A Girl & Her Food: Yucatán Style Chicken Tacos
                   

5.5.14

Yucatán Style Chicken Tacos

Happy Cinco de Mayo everyone!  In honor of today, I have a special taco recipe from Chef David Dworshak, of Takito Kitchen, to share with you.  If you haven't been, the food at Takito Kitchen is awesome; they are always using seasonal ingredients and supporting local farmers and producers.  Chef David's dishes are very creative, and a represent a healthier style of Latin American food.  Here's to David and all his wonderful creations!  Now go out and try this recipe!!!  What are your plans for Cinco de Mayo?






For the Chicken:
1 whole chicken, cut into 8 pcs, breast bone in, or legs and thighs
2 qts Chicken stock, broth or water
1 white onion, large dice
1 carrot, peeled, large coins
1 head garlic, split lengthwise
6 fresh bay leaves 
12 sprigs fresh oregano
Ground allspice 1T or 6 whole berries
1 whole habanero, split
Salt and pepper
 
Season the chicken with an adobo, seasoned salt or salt and pepper, 1 day ahead if possible.

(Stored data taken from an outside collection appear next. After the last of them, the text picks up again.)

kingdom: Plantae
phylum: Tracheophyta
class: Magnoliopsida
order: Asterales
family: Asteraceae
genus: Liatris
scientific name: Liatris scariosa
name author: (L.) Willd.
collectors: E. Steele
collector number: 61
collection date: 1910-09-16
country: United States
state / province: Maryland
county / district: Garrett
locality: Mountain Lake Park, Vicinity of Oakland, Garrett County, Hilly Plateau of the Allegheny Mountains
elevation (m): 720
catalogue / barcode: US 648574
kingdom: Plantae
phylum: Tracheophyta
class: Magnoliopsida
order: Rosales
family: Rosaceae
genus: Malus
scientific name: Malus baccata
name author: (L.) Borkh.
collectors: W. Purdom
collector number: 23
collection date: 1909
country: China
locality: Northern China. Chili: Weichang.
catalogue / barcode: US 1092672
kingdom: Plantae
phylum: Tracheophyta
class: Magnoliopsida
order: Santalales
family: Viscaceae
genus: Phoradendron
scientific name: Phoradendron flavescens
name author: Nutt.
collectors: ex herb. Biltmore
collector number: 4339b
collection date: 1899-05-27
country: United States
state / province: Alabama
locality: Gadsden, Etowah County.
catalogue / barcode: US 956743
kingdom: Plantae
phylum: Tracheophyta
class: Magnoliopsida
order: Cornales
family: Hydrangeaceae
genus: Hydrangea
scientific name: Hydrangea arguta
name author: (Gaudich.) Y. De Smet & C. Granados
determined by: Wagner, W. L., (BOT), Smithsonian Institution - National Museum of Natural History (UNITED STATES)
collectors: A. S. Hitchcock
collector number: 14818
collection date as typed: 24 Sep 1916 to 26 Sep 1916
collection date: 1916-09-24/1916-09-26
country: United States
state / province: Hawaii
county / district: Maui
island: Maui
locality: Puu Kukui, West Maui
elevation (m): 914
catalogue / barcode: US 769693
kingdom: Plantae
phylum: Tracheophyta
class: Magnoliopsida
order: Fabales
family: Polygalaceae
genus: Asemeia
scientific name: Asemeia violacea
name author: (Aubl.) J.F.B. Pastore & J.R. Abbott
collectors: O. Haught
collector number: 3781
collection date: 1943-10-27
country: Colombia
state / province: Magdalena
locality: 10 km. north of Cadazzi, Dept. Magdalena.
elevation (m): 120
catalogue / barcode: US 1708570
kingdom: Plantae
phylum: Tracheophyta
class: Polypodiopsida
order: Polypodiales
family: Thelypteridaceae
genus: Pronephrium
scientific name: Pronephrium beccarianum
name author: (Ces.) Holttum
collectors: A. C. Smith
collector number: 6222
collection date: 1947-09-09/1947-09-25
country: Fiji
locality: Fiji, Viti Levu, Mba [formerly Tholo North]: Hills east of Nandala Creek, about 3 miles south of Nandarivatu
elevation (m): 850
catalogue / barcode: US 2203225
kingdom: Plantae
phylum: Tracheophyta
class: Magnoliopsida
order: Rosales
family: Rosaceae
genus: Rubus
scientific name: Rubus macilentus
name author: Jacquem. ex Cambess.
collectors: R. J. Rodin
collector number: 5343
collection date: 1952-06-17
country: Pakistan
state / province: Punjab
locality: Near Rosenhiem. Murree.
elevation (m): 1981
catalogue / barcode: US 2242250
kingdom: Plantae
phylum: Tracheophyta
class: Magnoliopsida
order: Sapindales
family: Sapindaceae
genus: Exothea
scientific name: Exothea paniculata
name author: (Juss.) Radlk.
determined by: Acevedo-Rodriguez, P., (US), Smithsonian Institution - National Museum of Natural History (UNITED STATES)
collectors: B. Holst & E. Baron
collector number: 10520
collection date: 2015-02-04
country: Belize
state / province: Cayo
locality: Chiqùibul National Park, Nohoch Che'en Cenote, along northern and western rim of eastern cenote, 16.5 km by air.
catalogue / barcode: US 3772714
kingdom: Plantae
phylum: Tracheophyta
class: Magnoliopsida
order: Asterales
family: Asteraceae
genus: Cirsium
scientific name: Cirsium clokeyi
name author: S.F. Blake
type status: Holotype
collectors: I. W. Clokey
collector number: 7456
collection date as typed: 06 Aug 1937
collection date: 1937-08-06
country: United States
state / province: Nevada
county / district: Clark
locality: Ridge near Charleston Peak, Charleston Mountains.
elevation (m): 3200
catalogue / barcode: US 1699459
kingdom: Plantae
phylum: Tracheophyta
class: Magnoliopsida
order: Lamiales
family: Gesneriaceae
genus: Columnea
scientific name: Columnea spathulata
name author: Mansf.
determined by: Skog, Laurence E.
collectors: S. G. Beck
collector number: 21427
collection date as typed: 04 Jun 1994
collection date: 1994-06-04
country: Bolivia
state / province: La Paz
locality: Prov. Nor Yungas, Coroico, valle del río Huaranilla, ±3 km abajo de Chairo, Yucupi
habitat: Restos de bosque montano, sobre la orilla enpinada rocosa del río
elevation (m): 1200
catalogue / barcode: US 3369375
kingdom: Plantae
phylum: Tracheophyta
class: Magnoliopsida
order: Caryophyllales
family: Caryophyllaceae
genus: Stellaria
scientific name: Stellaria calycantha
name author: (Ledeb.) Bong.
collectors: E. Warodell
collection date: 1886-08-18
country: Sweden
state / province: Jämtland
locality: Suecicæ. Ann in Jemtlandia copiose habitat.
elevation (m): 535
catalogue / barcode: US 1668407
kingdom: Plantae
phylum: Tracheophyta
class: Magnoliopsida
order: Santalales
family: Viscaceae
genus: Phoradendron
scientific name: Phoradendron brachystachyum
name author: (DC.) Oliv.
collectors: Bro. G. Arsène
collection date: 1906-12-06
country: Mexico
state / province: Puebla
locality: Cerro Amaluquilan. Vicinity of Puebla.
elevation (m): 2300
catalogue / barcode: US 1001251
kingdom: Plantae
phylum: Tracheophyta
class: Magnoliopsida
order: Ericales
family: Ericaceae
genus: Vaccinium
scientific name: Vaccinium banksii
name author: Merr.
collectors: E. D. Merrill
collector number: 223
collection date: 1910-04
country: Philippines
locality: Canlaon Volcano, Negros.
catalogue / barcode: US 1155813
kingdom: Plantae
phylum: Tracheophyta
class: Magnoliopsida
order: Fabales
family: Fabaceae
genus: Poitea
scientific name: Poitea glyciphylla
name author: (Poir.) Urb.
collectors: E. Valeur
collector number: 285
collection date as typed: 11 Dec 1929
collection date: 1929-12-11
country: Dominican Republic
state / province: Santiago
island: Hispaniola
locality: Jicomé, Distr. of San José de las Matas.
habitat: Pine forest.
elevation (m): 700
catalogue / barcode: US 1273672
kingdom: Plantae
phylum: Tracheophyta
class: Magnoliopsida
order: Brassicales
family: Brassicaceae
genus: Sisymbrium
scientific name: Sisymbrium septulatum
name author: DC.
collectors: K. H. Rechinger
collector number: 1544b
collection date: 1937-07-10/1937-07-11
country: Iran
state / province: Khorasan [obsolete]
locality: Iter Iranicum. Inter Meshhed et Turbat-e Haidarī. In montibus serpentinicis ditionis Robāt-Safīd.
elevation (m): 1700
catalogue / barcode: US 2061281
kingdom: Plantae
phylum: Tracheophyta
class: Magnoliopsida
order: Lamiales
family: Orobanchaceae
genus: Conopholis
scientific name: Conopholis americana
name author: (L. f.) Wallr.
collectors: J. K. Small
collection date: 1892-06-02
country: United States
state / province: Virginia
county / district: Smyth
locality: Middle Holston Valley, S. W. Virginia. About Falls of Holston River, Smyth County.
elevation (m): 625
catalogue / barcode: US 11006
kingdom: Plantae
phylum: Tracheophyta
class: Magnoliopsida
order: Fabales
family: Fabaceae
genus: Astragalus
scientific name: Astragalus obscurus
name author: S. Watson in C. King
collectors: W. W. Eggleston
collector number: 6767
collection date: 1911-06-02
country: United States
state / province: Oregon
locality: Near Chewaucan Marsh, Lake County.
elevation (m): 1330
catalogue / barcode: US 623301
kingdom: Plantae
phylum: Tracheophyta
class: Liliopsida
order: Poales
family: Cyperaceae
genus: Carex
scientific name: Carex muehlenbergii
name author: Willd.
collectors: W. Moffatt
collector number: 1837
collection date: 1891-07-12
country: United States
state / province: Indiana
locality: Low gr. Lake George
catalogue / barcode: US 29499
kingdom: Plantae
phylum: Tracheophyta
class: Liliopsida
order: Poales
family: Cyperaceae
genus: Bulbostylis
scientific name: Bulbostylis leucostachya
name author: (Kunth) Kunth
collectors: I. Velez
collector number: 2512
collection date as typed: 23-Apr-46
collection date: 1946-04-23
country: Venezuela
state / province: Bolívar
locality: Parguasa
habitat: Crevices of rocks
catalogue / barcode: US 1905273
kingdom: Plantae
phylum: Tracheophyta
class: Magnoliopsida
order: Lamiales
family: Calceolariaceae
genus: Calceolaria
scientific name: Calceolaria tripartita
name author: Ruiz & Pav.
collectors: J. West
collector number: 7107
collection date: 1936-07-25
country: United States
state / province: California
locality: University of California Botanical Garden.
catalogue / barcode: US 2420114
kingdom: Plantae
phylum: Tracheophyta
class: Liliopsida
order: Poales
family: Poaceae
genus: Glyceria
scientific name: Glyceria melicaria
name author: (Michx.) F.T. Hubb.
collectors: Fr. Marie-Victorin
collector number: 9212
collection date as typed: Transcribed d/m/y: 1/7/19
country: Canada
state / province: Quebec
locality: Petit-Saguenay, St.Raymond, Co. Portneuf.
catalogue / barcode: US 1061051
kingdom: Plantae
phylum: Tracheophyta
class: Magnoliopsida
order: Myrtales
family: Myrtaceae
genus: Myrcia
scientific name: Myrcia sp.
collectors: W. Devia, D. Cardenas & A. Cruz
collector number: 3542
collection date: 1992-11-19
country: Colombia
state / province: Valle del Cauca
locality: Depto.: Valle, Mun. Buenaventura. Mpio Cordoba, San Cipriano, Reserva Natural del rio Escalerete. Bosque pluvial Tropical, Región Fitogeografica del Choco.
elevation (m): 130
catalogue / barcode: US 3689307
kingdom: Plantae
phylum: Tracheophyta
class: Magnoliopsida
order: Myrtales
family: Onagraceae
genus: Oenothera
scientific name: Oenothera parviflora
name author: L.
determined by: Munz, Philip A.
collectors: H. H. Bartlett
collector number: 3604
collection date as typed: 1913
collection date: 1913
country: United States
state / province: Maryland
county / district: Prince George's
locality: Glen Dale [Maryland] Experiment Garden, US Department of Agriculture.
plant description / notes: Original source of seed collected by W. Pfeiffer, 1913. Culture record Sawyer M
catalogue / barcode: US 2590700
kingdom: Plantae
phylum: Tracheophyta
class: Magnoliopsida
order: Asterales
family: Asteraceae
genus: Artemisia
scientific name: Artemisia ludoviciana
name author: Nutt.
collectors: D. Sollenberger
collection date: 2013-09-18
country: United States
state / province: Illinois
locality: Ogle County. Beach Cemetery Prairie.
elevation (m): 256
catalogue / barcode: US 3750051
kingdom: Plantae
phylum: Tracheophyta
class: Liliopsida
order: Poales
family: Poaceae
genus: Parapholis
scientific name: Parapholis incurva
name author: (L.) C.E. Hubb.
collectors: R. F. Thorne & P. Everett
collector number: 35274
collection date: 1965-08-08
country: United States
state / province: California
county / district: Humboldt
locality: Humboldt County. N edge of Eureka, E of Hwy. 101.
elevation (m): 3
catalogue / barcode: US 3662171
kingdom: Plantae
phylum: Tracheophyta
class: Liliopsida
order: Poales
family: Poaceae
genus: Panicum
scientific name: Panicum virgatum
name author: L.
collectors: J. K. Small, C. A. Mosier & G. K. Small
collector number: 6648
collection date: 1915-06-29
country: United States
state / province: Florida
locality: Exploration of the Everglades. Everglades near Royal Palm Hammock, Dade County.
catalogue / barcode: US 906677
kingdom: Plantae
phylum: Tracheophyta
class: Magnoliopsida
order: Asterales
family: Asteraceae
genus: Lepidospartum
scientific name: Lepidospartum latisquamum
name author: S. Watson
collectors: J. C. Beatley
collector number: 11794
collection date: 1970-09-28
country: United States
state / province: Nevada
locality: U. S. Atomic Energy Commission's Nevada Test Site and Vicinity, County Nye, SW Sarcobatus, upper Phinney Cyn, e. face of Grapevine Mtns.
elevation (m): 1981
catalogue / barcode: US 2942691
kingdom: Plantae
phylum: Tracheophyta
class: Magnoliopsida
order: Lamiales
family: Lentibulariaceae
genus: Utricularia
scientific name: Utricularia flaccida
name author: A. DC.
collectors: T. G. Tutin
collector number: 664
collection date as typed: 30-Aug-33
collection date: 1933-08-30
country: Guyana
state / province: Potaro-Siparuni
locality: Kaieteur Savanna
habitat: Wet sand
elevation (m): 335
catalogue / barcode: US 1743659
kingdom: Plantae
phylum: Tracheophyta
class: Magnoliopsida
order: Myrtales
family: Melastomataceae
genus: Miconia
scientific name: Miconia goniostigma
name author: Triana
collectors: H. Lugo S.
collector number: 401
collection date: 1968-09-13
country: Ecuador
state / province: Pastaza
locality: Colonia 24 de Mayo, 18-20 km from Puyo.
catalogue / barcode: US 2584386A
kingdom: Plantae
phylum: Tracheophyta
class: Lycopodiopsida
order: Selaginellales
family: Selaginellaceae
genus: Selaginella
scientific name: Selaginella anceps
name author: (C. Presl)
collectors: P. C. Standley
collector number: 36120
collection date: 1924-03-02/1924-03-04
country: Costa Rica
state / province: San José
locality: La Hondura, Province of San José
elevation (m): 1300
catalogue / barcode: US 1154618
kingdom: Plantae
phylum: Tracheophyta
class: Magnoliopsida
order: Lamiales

Start gas or wood grill. Simmer chicken in broth with remaining ingredients for 20 min., skim any foam or scum away. Remove chicken pieces, and cook on grill until well browned. Return the chicken back to broth and cook until fully cooked. Clean chicken off the bone and skin. Reheat chicken in 1-2 cups of strained broth. Add 1c. To taste of herb purée once chicken is warm, adjust seasoning and add 1t apple cider vinegar or lime juice.

Herb purée:
6 green onions
2 bunches cilantro 
4 cups spinach, packed
3 sprigs fresh oregano
1 habanero, optional
1t allspice ground
Salt and pepper

Grill or roast the scallions, blanch and shock the herbs, rough chop and purée with the least amount of water possible.

Serve with fresh tortillas, cheese, pickled vegetables, cilantro and toasted pumpkin seeds. Enjoy!